▸ **Exercise instructions**
Pull out of the data below the stretch of lines bounded by the one containing "nose: (327, 152)" and the one containing "right shoulder: (80, 193)", both bounds included, unchanged.

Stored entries

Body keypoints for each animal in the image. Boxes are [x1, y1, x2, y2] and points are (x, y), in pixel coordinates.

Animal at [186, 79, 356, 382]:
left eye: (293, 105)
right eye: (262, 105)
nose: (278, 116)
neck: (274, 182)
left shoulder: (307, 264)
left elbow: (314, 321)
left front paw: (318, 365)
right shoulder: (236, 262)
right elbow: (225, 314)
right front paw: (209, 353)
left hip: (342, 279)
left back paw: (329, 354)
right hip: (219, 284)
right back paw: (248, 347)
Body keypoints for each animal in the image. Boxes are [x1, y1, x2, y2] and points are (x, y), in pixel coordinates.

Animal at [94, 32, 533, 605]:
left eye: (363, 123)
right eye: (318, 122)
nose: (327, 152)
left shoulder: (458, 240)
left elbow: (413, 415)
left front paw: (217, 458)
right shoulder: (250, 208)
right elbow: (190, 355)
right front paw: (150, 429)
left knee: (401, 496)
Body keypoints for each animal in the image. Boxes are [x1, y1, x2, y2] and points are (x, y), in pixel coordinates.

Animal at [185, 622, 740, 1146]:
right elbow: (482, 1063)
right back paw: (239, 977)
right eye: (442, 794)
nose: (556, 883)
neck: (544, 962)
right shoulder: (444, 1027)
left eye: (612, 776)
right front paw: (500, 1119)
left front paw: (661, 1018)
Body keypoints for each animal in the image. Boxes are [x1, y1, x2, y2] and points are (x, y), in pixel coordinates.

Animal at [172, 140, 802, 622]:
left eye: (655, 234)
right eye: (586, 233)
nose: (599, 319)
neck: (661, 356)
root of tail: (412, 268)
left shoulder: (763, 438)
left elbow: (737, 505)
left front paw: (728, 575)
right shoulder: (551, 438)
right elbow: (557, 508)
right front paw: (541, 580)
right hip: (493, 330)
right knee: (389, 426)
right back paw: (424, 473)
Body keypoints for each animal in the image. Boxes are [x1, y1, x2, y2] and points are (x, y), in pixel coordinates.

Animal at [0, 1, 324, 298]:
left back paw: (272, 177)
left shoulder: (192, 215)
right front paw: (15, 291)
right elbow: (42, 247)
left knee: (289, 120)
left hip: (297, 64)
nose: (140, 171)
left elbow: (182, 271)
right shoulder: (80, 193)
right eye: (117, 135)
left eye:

▸ **Written solution**
nose: (327, 152)
left shoulder: (458, 240)
left elbow: (413, 415)
left front paw: (217, 458)
right shoulder: (250, 208)
right elbow: (190, 355)
right front paw: (150, 429)
left knee: (401, 496)
Body keypoints for each animal in the image. Boxes are [x1, y1, x2, y2] and points are (x, y), in pixel coordinates.

Animal at [185, 622, 740, 1146]:
right elbow: (482, 1063)
right back paw: (239, 977)
right eye: (442, 794)
nose: (556, 883)
neck: (544, 962)
right shoulder: (444, 1027)
left eye: (612, 776)
right front paw: (500, 1119)
left front paw: (661, 1018)
Body keypoints for each animal in the image. Boxes are [x1, y1, x2, y2] and points are (x, y), in pixel coordinates.

Animal at [172, 140, 802, 622]:
left eye: (655, 234)
right eye: (586, 233)
nose: (599, 319)
neck: (661, 356)
root of tail: (412, 268)
left shoulder: (763, 438)
left elbow: (737, 505)
left front paw: (728, 575)
right shoulder: (551, 438)
right elbow: (557, 508)
right front paw: (541, 580)
right hip: (493, 330)
right knee: (389, 426)
right back paw: (424, 473)
Body keypoints for each animal in the image. Boxes are [x1, y1, x2, y2] and points are (x, y), in pixel coordinates.

Animal at [0, 1, 324, 298]:
left back paw: (272, 177)
left shoulder: (192, 215)
right front paw: (15, 291)
right elbow: (42, 247)
left knee: (289, 120)
left hip: (297, 64)
nose: (140, 171)
left elbow: (182, 271)
right shoulder: (80, 193)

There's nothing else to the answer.